The Spectre of Anti-Asian Violence in the Monterey Park Shooting

Michael Luo / The New Yorker
The Spectre of Anti-Asian Violence in the Monterey Park Shooting Flowers at a memorial where community members gathered for a vigil honoring the victims of the Monterey Park mass shooting. (photo: Jason Armond/LA Times)

Waiting for details to emerge, there was the familiar apprehension and dread experienced by so many Asian Americans since attacks against them began to soar during the pandemic.

On Sunday morning, I was up early stealing some time before the rest of my family awoke, to work on a book I’m writing about Chinese immigration to America during the nineteenth century. For the weekend, my aim had been to finish a chapter about a harrowing episode, in February, 1885, when the white citizens of Eureka, California, rounded up more than three hundred Chinese residents in the town and surrounding region and herded them onto a pair of steamships bound for San Francisco. It was an opening act in a tragic saga in Asian American history known as the “driving out,” in which more than a hundred communities across the American West expelled the Chinese immigrants in their midst.

While brushing my teeth, I looked at my phone and saw a news alert about a mass shooting in Monterey Park, California, a suburb of Los Angeles. It felt like an electric circuit had snapped closed inside me, with its corresponding current of fear. Monterey Park’s population is heavily Asian––Taiwanese and Chinese, in particular. Saturday night had been the eve of the Lunar New Year. During the late nineties, when I was a young reporter at the Los Angeles Times, I’d regularly go to Monterey Park to shop at the Asian grocery stores. I opened the newspaper’s app and there it was. A gunman had killed nine people on Saturday night. (The death toll would soon be updated to ten.) The shooting had taken place in the vicinity of a local Lunar New Year festival that had ended earlier in the evening.

Soon after, I watched a news conference held in the predawn darkness of Monterey Park, with Captain Andrew Meyer, from the Los Angeles County Sheriff’s Department. Meyer described, in the clipped cadence of law enforcement, the facts that were known. “When officers arrived on scene, they observed numerous individuals, patrons of the location, pouring out of the location, uh, screaming,” he said. “The officers made entry to the location and located additional victims. The Monterey Park Fire Department responded to the scene and treated the injured and pronounced ten of the victims deceased at the scene.” The suspect was still at large. When Meyer took questions, the first one was obvious. “As far as motive,” he said, “it’s too early in the investigation to know what the motive is.”

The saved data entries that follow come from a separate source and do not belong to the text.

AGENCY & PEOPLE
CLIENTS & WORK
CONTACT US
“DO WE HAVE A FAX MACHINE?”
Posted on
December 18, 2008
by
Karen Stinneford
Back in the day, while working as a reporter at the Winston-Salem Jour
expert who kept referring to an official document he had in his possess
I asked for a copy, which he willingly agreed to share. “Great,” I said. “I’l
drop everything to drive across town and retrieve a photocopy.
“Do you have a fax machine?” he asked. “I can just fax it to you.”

Yet it wasn’t too early for that familiar feeling of apprehension and dread, shared by so many Asian Americans, since anti-Asian hate crimes began spiking during the pandemic. Just last week, my family and I had been at the Barclays Center, in Brooklyn, for a middle-school basketball game, when the girls behind us began getting rowdy. They had just played against my older daughter’s team and gotten off the court. The boys were playing; the game was close. “If we lose, I’m going to smack one of those Chinese girls,” one of them burst out. I turned around to speak to her. She was a child, so I was restrained. This was a teachable moment, I hoped. Then the child’s mother came over. I told her what had happened. Her daughter loudly denied it. The parent sided with her child and began to raise her voice. My wife tugged at me to walk away. Afterward, we discussed what had occurred with another Asian family that had been seated nearby. We talked about the palpitating fear we had all felt.

On Sunday morning, as I waited for more details of the shooting to emerge, inevitably, strands of history began converging in my mind. I thought about a massacre that had taken place about a hundred and fifty years earlier in Los Angeles, just a few miles west of the site of the Monterey Park shooting. On the evening of October 24, 1871, an angry mob, bearing knives, pistols, and clubs, surrounded the city’s Chinese quarter and began dragging out terrified residents. By the end of the rampage, eighteen Chinese men had been killed, fifteen of them hanged, according to most accounts, in one of the worst mass lynchings in American history.

In Monterey Park, at about half past eight o’clock in the morning, the authorities held another news conference. They revealed that the suspect was an Asian male. So that, it seemed, was that. Apparently just another mass shooting in America, the latest evidence that the country is overrun by guns. I thought about the emotions that I’d just experienced. Had I been paranoid? Too quick to believe that a racial motivation might be the cause? I returned to the history in front of me.